As those “challenges” took over more and more of his life, Oates decided to take a step back to re-evaluate his career. Did he still love critical care? He did. Did he want to leave it? “Never,” he says. But as he became more involved in management with less connection to patients, “there was a big hole in my soul that wasn’t being filled,” he recalls.

So in 1994, he returned to working directly with patients as a nurse clinician in University Hospital’s outpatient Infectious Disease Practice. He also enrolled in the UMDNJ-School of Nursing’s Adult Nurse Practitioner Program and earned a master’s degree in 1999. (He had earned a Bachelor of Science in Nursing degree from New Jersey City University in May 1992.)

With the master’s degree came a new opportunity. The Francois Xavier Bagnoud Center (FXBC) at UMDNJ in Newark, which has played and still plays a prominent role in the local and worldwide fight against HIV/AIDS, needed someone with just his talents and background, particularly his flair for connecting with people one-on-one and inspiring their trust.

HIV/AIDS — no longer in the headlines on a daily basis — has not gone away. There are many individuals living and struggling in this country with HIV, including women and their children, some of whom are adolescents infected before drugs were regularly administered to block perinatal transmission. “I was originally hired to take care of the adults, most of them the mothers of children already coming to the clinic for care,” he says. “They are predominantly caregivers and have so much going on in their lives.”

Oates is their guy. Over the years of his working with Newark’s HIV/AIDS population, he has developed strong relationships with his clients, and is determined to ensure their well-being, not a simple task at all. He fits his schedule around theirs and has become a part of their daily lives. “My heart is in Newark,” he says. “I’m very passionate about the community here. It has taught me a lot.”

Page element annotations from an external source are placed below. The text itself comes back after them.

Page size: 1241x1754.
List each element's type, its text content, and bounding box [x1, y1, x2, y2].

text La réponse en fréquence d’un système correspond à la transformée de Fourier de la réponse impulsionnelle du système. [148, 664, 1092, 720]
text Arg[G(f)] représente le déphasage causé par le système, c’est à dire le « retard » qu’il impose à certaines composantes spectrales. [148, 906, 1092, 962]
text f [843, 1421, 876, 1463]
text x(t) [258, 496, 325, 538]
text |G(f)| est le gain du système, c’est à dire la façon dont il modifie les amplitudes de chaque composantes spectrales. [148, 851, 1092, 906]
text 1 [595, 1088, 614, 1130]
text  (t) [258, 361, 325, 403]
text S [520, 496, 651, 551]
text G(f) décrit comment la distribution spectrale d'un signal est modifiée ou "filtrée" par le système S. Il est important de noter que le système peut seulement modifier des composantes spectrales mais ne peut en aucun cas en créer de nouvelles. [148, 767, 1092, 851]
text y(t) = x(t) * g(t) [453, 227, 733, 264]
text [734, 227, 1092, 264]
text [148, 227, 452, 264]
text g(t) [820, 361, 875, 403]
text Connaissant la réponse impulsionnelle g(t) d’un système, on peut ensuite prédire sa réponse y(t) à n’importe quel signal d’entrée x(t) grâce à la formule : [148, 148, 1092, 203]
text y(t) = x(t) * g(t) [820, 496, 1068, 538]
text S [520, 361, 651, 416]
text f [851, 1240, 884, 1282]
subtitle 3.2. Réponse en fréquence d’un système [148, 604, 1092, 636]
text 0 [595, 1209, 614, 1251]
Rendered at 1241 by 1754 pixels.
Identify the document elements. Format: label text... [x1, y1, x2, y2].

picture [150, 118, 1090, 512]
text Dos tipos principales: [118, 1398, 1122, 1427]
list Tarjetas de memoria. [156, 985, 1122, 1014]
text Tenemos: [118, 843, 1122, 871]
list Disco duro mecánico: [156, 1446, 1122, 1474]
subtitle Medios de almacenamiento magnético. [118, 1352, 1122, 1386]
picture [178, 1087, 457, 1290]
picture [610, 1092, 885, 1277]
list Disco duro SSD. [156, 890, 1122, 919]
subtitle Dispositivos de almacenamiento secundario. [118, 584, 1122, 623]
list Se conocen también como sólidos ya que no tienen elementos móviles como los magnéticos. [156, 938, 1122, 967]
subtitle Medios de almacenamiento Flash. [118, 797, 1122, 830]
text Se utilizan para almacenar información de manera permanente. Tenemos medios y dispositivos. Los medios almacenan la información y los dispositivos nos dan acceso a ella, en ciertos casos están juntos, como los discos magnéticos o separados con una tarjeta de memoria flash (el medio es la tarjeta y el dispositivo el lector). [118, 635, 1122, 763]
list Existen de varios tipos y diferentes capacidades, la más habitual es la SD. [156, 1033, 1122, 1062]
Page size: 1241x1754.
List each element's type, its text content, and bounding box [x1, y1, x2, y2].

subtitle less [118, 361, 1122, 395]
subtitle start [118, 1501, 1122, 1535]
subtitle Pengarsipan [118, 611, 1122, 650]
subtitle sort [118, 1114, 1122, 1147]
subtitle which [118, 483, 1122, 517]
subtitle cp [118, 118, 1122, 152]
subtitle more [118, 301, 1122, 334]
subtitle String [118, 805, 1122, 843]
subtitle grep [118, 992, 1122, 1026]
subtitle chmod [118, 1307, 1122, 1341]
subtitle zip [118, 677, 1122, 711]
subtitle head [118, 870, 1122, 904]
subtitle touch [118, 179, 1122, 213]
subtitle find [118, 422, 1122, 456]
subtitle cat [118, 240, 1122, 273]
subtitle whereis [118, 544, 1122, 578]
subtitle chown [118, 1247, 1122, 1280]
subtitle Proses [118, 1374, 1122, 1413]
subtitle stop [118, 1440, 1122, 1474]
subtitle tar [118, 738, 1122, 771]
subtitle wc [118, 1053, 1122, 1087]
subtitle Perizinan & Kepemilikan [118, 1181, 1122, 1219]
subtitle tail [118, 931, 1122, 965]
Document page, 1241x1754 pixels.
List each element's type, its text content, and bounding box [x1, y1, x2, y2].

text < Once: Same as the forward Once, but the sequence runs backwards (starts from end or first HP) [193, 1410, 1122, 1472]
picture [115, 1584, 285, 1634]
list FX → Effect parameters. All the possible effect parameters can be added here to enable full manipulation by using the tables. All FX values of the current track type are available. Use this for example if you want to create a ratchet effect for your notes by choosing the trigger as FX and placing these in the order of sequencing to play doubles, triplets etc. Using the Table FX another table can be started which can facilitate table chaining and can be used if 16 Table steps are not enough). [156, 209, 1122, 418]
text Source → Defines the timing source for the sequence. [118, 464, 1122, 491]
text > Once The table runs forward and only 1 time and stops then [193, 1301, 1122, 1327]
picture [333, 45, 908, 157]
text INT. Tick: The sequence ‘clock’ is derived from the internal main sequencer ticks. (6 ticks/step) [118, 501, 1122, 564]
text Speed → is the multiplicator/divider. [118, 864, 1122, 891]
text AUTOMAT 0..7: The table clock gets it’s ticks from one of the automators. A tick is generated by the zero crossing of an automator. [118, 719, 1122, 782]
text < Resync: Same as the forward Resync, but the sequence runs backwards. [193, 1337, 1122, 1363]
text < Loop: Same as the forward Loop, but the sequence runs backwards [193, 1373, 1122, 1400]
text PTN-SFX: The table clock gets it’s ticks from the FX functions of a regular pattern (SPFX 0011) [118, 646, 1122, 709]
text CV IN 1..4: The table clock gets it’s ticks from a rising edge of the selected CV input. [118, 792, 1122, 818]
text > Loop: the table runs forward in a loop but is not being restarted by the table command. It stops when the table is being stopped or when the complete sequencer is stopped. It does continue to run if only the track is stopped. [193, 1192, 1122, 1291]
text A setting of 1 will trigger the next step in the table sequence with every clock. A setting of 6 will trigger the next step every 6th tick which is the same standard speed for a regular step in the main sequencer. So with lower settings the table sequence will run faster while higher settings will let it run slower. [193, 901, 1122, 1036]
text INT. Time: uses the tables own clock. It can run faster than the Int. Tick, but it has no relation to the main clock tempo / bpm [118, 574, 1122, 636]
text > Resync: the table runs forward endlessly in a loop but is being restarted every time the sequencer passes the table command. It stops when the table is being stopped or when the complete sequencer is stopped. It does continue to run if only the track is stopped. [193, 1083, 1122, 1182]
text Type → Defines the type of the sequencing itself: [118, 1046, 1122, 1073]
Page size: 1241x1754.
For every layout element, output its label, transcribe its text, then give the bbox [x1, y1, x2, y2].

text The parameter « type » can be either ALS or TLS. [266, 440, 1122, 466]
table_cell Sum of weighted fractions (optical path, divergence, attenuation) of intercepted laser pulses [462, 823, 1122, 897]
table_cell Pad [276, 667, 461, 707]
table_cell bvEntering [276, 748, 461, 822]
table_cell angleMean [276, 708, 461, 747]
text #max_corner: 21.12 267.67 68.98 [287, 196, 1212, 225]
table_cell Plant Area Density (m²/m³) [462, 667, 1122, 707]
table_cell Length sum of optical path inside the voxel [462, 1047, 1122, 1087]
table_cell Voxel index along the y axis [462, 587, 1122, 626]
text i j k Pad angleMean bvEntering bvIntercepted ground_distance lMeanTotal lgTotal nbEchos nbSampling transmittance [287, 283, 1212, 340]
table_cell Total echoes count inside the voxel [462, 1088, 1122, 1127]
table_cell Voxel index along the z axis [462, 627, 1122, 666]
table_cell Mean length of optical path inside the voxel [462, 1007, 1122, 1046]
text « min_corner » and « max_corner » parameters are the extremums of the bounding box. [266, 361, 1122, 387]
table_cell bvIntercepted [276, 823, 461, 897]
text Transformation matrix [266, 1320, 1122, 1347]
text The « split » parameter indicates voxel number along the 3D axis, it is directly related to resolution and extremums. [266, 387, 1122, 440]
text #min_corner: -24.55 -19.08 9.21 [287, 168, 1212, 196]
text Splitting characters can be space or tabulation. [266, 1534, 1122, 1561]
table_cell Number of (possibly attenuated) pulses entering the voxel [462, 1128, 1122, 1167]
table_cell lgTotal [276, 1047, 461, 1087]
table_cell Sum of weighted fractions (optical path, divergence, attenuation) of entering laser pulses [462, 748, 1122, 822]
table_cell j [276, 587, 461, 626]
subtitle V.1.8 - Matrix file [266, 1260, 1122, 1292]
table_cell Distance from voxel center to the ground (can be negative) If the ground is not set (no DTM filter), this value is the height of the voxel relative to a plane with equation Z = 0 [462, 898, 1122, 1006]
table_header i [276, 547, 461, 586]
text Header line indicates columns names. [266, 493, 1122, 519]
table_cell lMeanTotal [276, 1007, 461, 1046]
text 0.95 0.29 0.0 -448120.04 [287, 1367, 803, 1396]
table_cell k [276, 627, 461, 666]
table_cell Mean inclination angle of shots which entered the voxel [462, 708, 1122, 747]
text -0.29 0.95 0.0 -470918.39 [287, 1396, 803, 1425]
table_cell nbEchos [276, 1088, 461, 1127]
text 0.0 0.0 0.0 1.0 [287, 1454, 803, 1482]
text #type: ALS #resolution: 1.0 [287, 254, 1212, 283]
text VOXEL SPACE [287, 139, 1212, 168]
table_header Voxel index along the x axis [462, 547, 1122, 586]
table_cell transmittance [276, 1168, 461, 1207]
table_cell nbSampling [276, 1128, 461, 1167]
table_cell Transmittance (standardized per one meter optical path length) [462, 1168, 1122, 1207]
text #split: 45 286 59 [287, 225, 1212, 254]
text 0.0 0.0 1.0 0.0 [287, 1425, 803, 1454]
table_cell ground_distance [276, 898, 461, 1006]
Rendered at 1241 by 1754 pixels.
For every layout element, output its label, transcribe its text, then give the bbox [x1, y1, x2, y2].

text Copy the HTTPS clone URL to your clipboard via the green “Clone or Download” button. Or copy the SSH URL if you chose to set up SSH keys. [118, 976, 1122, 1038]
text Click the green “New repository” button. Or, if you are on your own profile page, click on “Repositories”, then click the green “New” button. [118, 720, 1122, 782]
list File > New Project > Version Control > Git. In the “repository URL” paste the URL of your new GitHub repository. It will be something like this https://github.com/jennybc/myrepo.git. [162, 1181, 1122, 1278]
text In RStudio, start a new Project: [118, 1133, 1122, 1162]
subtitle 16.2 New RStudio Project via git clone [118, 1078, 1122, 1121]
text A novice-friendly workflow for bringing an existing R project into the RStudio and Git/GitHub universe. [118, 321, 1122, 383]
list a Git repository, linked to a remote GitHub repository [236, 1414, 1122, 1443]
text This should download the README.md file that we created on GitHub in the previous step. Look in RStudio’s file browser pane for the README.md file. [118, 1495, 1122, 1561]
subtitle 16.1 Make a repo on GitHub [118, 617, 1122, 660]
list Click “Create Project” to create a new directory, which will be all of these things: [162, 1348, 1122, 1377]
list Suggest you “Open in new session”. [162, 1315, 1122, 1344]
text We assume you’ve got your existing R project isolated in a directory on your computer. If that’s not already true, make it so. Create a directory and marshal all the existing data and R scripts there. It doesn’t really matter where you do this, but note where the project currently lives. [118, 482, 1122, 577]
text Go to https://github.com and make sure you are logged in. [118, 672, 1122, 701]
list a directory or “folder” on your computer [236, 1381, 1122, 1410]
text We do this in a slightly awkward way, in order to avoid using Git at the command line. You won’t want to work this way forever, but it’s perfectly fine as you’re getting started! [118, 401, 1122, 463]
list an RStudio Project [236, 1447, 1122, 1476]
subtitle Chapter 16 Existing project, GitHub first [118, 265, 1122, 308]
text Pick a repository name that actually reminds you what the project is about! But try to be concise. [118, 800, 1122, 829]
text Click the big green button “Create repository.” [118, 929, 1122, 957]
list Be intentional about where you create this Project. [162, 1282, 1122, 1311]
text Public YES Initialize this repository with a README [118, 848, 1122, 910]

And even though Oates relocated to the U.S. in 1984, the relationship with Diana — carried out through correspondence across a vast ocean—continued warmly for many years. When he heard that Charles and Diana were separated and planning a divorce, he wrote her a personal note of support, and despite all of her public responsibilities and private suffering, she responded.

Interestingly, the tie that bound Oates and Diana went even deeper than an exchange of letters over many years, because Diana became a major crusader on behalf of those afflicted with HIV/AIDS. In fact, she was one of the first prominent personalities to take on this cause. “I was going to ask Diana to visit here, but it never happened,” he says sadly.

England continued to “call to” Oates periodically. In April 2006, his father became deathly ill, and he traveled to New Mills, a small town in Derbyshire, England, to nurse his father — who wanted to remain “in the house where mum had died” — for seven days during his final illness. “He was one of my best patients,” Oates says with emotion. “He was an absolute sweetheart. That was a great privilege, a great honor. He died a happy man.”

Oates is now the manager of Health Care Services at FXBC and is still crusading on behalf of the HIV-infected of Newark — including managing grants and keeping the grants going — as well as teaching future healthcare professionals. “I absolutely encourage other men to go into this profession,” he offers. “Many men have the potential to be nurturing, but feel they must be stoic. Nursing gives them permission to express their nurturing side.”

As we sit in his office in the FXB Center in the heart of this city’s Central Ward, he ponders contacting Diana’s two sons, who, he believes, have demonstrated an interest in carrying on her work in fighting HIV/AIDS globally. “Perhaps, one day,” he says, “we can continue that work together.”